The custom progress stream's `Write` method is called once for each line emitted, which allows us to start new spans
when a resource starts being constructed, and send them when construction completes. This is currently achieved by
parsing the console output text, but I gather in the future, it will be possible to get streamed JSON blobs that can
be unmarshaled into go structs.
```go
type pulumiBeeline struct {
ctx context.Context
contexts map[string]func()
}
func NewPulumiBeeline(ctx context.Context) *pulumiBeeline {
return &pulumiBeeline{
ctx: ctx,
contexts: map[string]func(){},
}
}
func (cw *pulumiBeeline) Write(p []byte) (n int, err error) {
// todo: make more robust, support modifications, deletions etc.
line := strings.TrimSpace(string(p))
parts := strings.Split(line, " ")
if len(parts) < 5 {
return len(p), nil
}
//+ aws-vpc dev creating
//+ <type> <name> <action>
resourceType := parts[2]
resourceName := parts[3]
resourceAction := parts[4]
if resourceAction == "creating" {
c, s := beeline.StartSpan(cw.ctx, resourceName)
beeline.AddField(c, "type", resourceType)
// add other things here
cw.contexts[resourceName] = s.Send
}
if resourceAction == "created" {
cw.contexts[resourceName]()
}
return len(p), nil
}
```
Modifying the `optup.ProgressStreams` is the only change needed to the original application:
```go
stream := optup.ProgressStreams(os.Stdout, NewPulumiBeeline(ctx))
if _, err := stack.Up(ctx, stream); err != nil {
beeline.AddField(ctx, "err", err)
os.Exit(1)
}
```
When I rerun this program, I can see a lot more information in my Honeycomb traces, which shows me
that Pulumi is _highly_ parallelized and provides a better idea of where the time is spent when creating
infrastructure.
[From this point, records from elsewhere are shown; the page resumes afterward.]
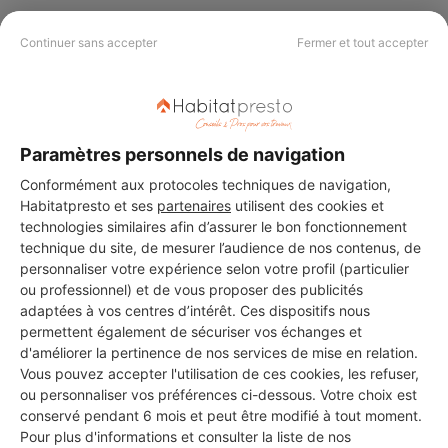
Continuer sans accepter
Fermer et tout accepter
PAS LE TEMPS DE
CHERCHER ?
Paramètres personnels de navigation
Vous souhaitez réaliser des travaux et ne savez quel professionnel
Conformément aux protocoles techniques de navigation,
choisir ? Demandez des devis travaux
auprès de notre réseau de 5 000
Habitatpresto et ses
partenaires
utilisent des cookies et
professionnels partout en France.
technologies similaires afin d’assurer le bon fonctionnement
technique du site, de mesurer l’audience de nos contenus, de
personnaliser votre expérience selon votre profil (particulier
ou professionnel) et de vous proposer des publicités
adaptées à vos centres d’intérêt. Ces dispositifs nous
permettent également de sécuriser vos échanges et
d'améliorer la pertinence de nos services de mise en relation.
DEMANDER UN DEVIS
Vous pouvez accepter l'utilisation de ces cookies, les refuser,
ou personnaliser vos préférences ci-dessous. Votre choix est
conservé pendant 6 mois et peut être modifié à tout moment.
Pour plus d'informations et consulter la liste de nos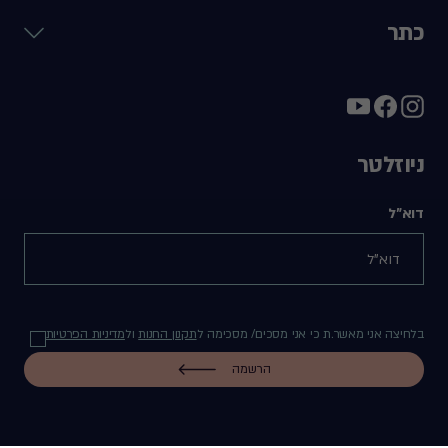
כתר
ניוזלטר
דוא"ל
בלחיצה אני מאשר.ת כי אני מסכים/ מסכימה ל
תקנון החנות
ול
מדיניות הפרטיות
הרשמה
In this example, its the NAT Gateways:
![honeycomb traces of all infrastructure resources in the pulumi stack](after.png)
In the future, I want to expand this to cover far more details. Among those details are why resources were
created/modified/destroyed and collecting more information on what causes resources to fail.
## Wrapping Up
In the end, this turned out to be much easier to achieve than I had hoped. Using Pulumi programmatically was a huge
productivity boost, instead of running `os.Exec` directly.
I am looking forward to all the new kinds of tooling I can build to solve my user's problems by continuing to utilize
Honeycomb for my observability and Pulumi for my infrastructure.